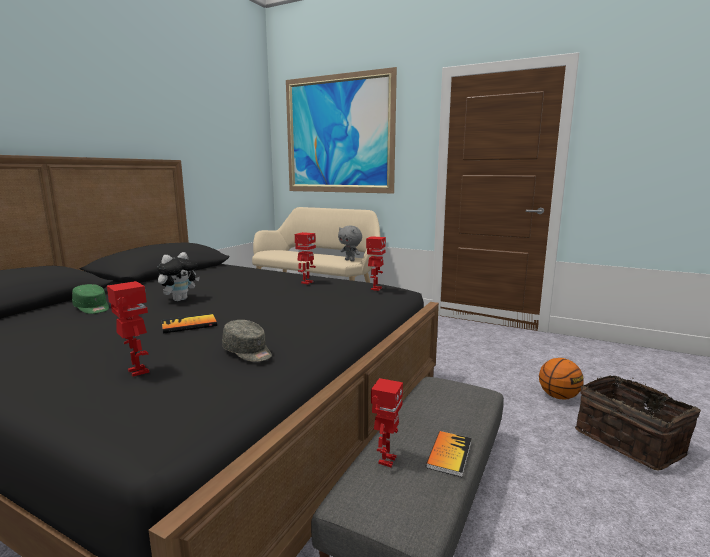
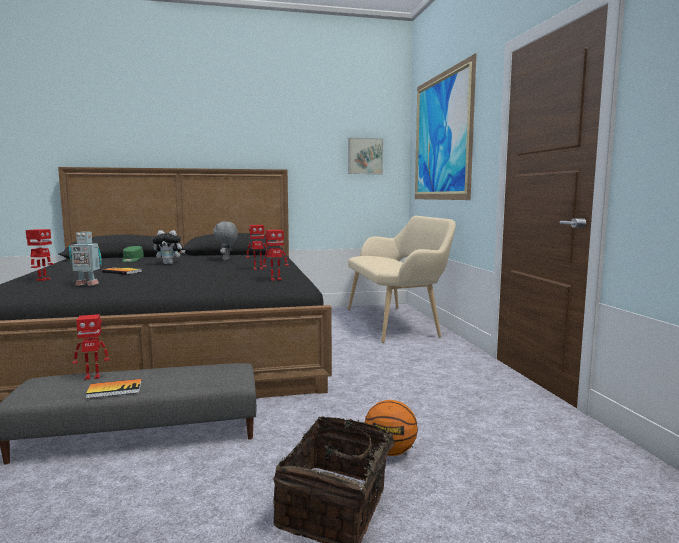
camera: 50 degrees right, 5 degrees down
(240, 146) = (364, 156): none -> picture
(248, 352) = (87, 284): grey cap -> toy robot
(350, 260) = (395, 269): grey plush toy -> grey plush toy (226, 260)

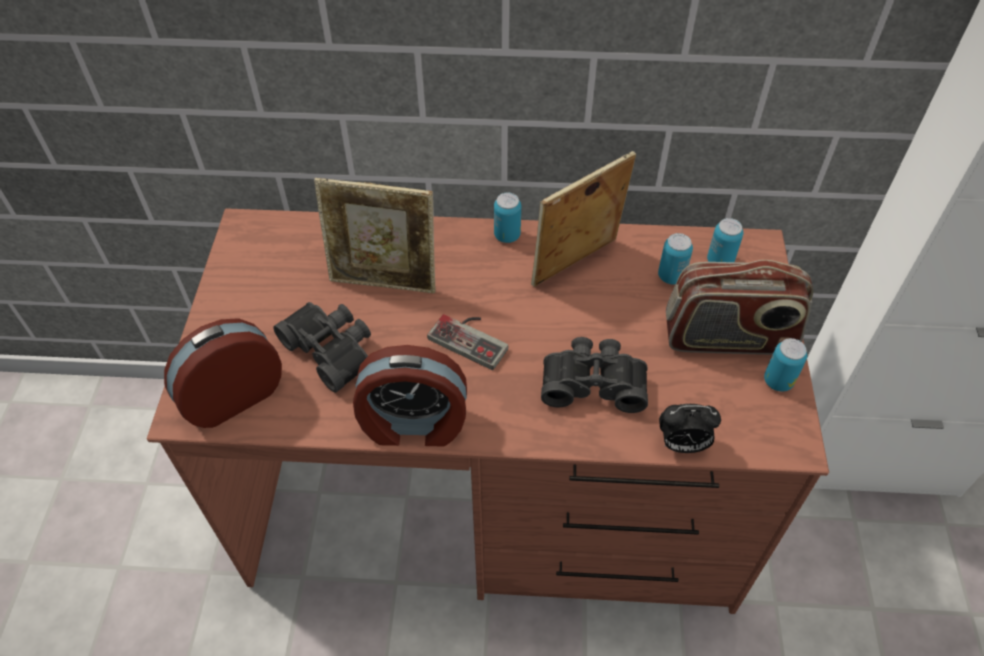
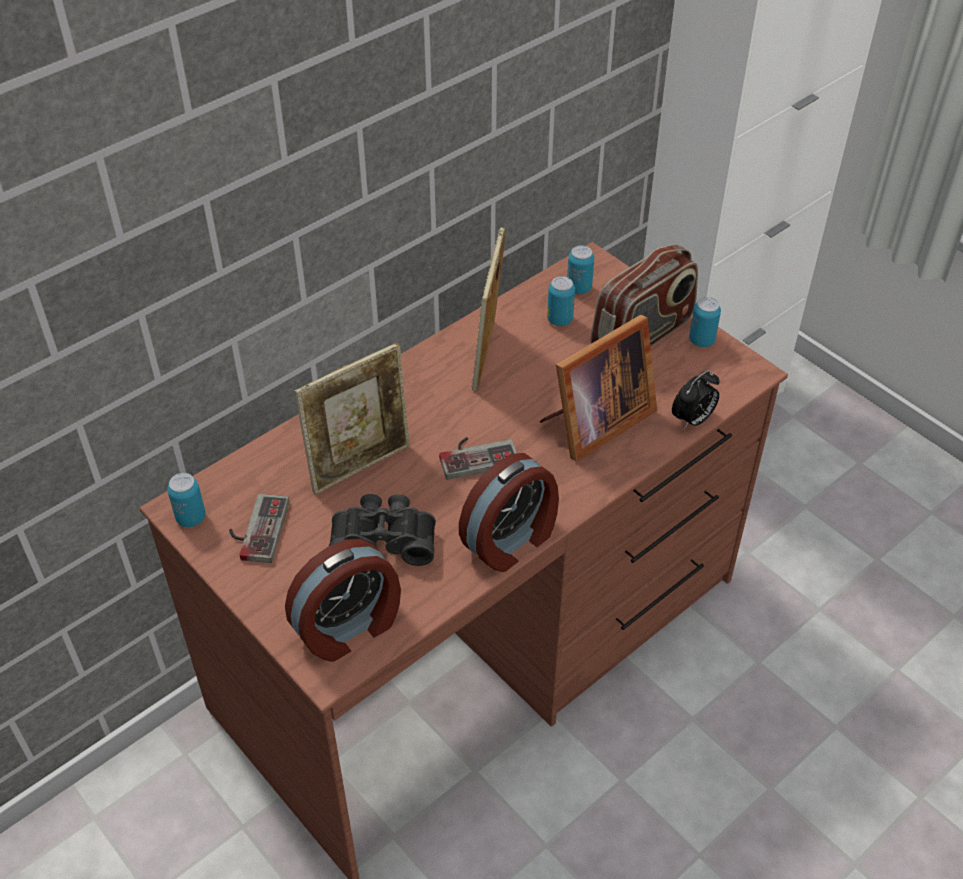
camera: 45 degrees left, 5 degrees down
(232, 395) = (349, 627): alarm clock -> alarm clock turned 135 degrees counterclockwise
(267, 276) = (255, 529): none -> game controller
(507, 235) = (410, 369): can -> can (191, 518)
(593, 382) = (594, 423): black binoculars -> picture frame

WHAT IS EXPECTED: Please ensure that the data above is repeated exactly, with no pictures in the copy.

REPLY:
camera: 50 degrees right, 5 degrees down
(240, 146) = (364, 156): none -> picture
(248, 352) = (87, 284): grey cap -> toy robot
(350, 260) = (395, 269): grey plush toy -> grey plush toy (226, 260)

camera: 45 degrees left, 5 degrees down
(232, 395) = (349, 627): alarm clock -> alarm clock turned 135 degrees counterclockwise
(267, 276) = (255, 529): none -> game controller
(507, 235) = (410, 369): can -> can (191, 518)
(593, 382) = (594, 423): black binoculars -> picture frame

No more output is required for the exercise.